Tunghai University researchers demonstrate benefits of 3D printing in optical manufacturing applications.
We hear a lot about the advantages of 3D printing over subtractive manufacturing processes, such as CNC machining, but those claims are often frustratingly abstract.
As much as it might vex additive manufacturing (AM) suppliers – and those of us who cover the industry – it makes sense from a business perspective: if you’ve gained a distinct advantage over your competitors by embracing a new technology, you’re probably not inclined to let them know exactly how you’re beating them.
Fortunately, there are engineers working outside the private sector who can provide specific, concrete examples of AM’s benefits with their own case studies. The latest example comes from Tunghai University in Taiwan, where professor Chia-Hung Yeh in the department of industrial engineering and enterprise information has demonstrated the benefits of using 3D printing for manufacturing headlight lenses.
“Traditional manufacturing methods come with limitations such as high costs, long delivery times and low yield,” he said in a press release. “This study uses a headlight lens as a case study to explore the potential of 3D printing as an alternative to traditional manufacturing methods, aiming to create a faster product verification process for the industry.”
According to the researchers, 3D printing produced lenses with high precision and surface quality while outperforming traditional methods in terms of both production efficiency and cost-effectiveness.

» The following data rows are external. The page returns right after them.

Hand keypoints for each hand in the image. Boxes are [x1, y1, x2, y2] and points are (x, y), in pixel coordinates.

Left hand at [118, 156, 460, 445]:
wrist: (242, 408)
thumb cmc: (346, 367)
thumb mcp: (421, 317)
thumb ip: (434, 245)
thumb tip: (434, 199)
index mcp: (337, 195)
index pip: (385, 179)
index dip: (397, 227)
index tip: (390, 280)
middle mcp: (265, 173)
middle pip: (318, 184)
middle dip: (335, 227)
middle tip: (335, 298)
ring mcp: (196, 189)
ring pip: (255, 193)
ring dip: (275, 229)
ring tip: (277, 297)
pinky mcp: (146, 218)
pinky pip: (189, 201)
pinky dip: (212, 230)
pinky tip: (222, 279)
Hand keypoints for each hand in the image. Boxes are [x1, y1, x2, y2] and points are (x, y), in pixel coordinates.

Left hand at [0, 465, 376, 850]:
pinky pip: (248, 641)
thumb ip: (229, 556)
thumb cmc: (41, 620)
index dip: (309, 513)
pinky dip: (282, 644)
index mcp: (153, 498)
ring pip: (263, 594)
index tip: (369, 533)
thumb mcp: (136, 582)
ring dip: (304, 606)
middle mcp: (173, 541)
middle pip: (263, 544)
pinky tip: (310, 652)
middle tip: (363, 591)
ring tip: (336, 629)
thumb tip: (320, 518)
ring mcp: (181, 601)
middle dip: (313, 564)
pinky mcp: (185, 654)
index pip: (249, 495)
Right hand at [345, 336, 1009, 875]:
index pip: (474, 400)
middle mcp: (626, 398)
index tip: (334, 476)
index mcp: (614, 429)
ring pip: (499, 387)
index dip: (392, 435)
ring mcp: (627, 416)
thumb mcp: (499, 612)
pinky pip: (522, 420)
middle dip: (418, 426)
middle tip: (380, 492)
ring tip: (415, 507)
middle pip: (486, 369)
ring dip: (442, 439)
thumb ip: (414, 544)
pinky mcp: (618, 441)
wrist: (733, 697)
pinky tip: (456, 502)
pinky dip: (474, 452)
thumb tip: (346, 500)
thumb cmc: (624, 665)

What makes this application particularly well-suited to additive manufacturing is the shift toward customization in optical plastics, with the high cost of making traditional lens molds forcing manufacturers to weigh the financial risks and benefits before committing to production.
“Moreover, as product designs become more complex, mold design and manufacturing processes are also becoming more intricate, which slows production speeds,” said Yeh. “To stay competitive in a rapidly changing market, manufacturing design capabilities must meet these demands quickly.”
Yeh and his colleagues selected their processes and materials based on real-world requirements before fabricating their test products. They evaluated their results by measuring key properties of headlight lenses, including light transmittance, surface profile, curvature radius, and surface roughness. What they found was that the 3D printed lenses demonstrated minimal curvature radius error and a transmittance of 93%, compared to 94% for the CNC machined sample. More importantly, they produced 14 lenses in a single 8-hour print cycle at a resin material cost of roughly $30. They claim that this demonstrates 3D printing’s potential to improve operational efficiency and shorten production times for high-mix, low-volume manufacturing.
“3D printing offers key advantages, such as consolidating multiple components into a single structure, reducing manufacturing costs and simplifying assembly,” said Yeh. “Overall, 3D printing in optical applications improves design flexibility, cost efficiency and sustainability, positioning it as a transformative force in the industry as technology continues to advance.”
The research is published in the journal Applied Optics.